開幕ローテ6人は青柳、伊藤将、西勇の当確組を筆頭に、西純、才木が有力。快投で大竹が「第6の男」に浮上した。左腕は現状、伊藤将1人しかおらず、指揮官も「岩貞含めて、もう1枚くらい左が入ってくれたら助かるわな」と期待は大きい。大竹も「今まで感情を押し殺して野球してたんで。今年はそういうものも見せて、チームの士気を上げる投球をしていきたい」と気合十分だ。一気に開幕ローテをつかむ勢い。新天地でブレークの予感たっぷりだ。【古財稜明】

▽ヤクルト石堂スコアラー 思った以上に球が来ていた。コントロールも安定しているし、フォームの緩急もある。球種自体も奥行きが使えてバランスがいい。ああいう投手が1人入ると嫌ですね。

▽広島岩本スコアラー ある程度、1軍でも投げているピッチャー。ゴロを打たせながら、しっかり打ち取っていくことができていた。順調だなと思います。

▽巨人樽見スコアラー 今日は大竹が一番よかった。(ソフトバンク)和田に似たような出どころが見にくくてピュッと来るような。今日は140キロ台中盤まで出ているし、あれくらい(球威が)戻ってきたら面白い。

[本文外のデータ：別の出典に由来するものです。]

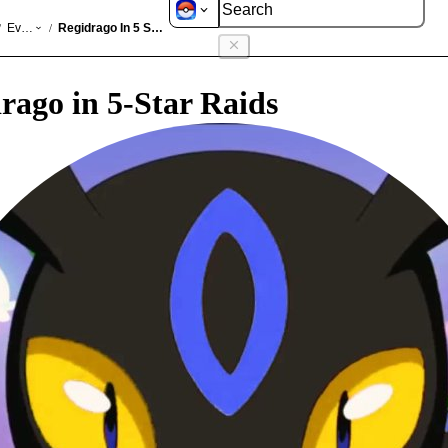
GO
Events
Regidrago In 5 Star Raids
/
/
rago in 5-Star Raids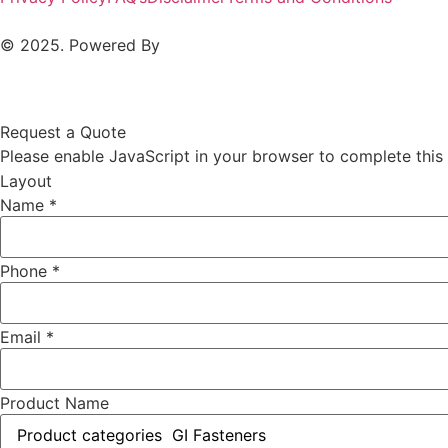
© 2025. Powered By
MAM MEDIA
Request a Quote
Please enable JavaScript in your browser to complete this
Layout
Name
*
Phone
*
Email
*
Product Name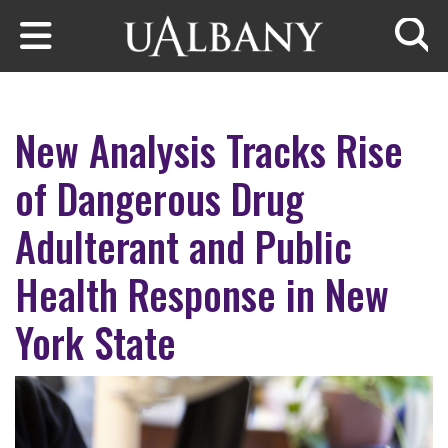
Skip to main content
Searc
New Analysis Tracks Rise
of Dangerous Drug
Adulterant and Public
Health Response in New
York State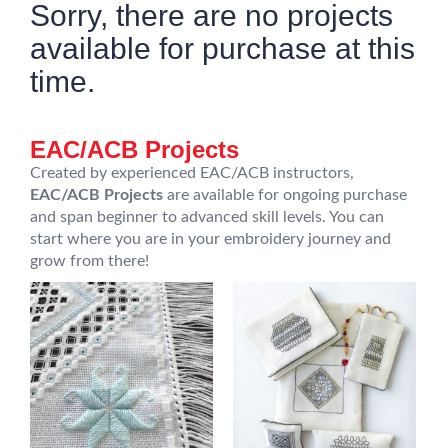
Sorry, there are no projects
available for purchase at this
time.
EAC/ACB Projects
Created by experienced EAC/ACB instructors,
EAC/ACB Projects
are available for ongoing purchase
and span beginner to advanced skill levels. You can
start where you are in your embroidery journey and
grow from there!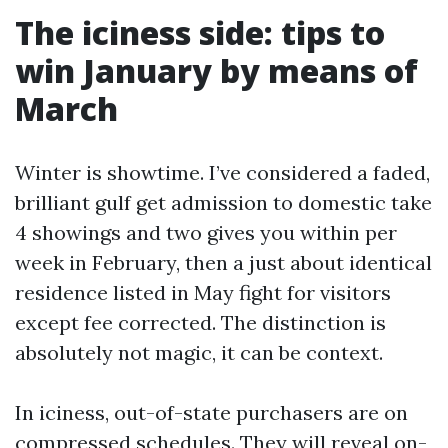
The iciness side: tips to
win January by means of
March
Winter is showtime. I’ve considered a faded,
brilliant gulf get admission to domestic take
4 showings and two gives you within per
week in February, then a just about identical
residence listed in May fight for visitors
except fee corrected. The distinction is
absolutely not magic, it can be context.
In iciness, out-of-state purchasers are on
compressed schedules. They will reveal on-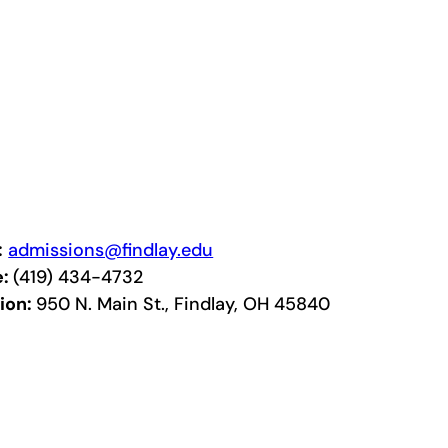
:
admissions@findlay.edu
e:
(419) 434-4732
ion:
950 N. Main St., Findlay, OH 45840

◆大竹耕太郎(おおたけ・こうたろう)1995年(平7)6月29日生まれ、熊本県出身。済々黌-早大を経て、17年育成ドラフト4位でソフトバンク入団。18年に支配下へ昇格し、11試合で3勝。19年には開幕ローテーション入りを果たし、5勝を挙げた。昨オフの現役ドラフトで阪神移籍。通算35試合、10勝9敗1ホールド、防御率4.07。184センチ、87キロ。左投げ左打ち。今季推定年俸2000万円

○…紅組先発の西純は3回を2安打1失点にまとめた。初回は先頭近本のヒットから大山にタイムリーを浴びて失点。それでも2回以降は修正し、3者凡退を続けた。ポテンシャルの高さを評価している岡田監督は「才木にしても西にしても相当ええボール放ってるよ。この時期にしたら。もうちょっとこれから実戦積んでいったら、キレとかスピードとか出てくると思うしな」と期待していた。

○…開幕ローテを狙う才木が自己最速の157キロを計測した。白組で先発。1回2死で迎えた渡辺諒の初球に球場の電光掲示板に「157」の数字が出た。先頭の島田への初球にも155キロ、2回には板山の初球に156キロを計測。2回には原口に左越え本塁打を許したが、3回2安打1失点と内容も上々だった。才木は球速について「どうなのかなという感じ」と半信半疑も、「ストレートの感覚はいい」と手応えを感じている様子だった。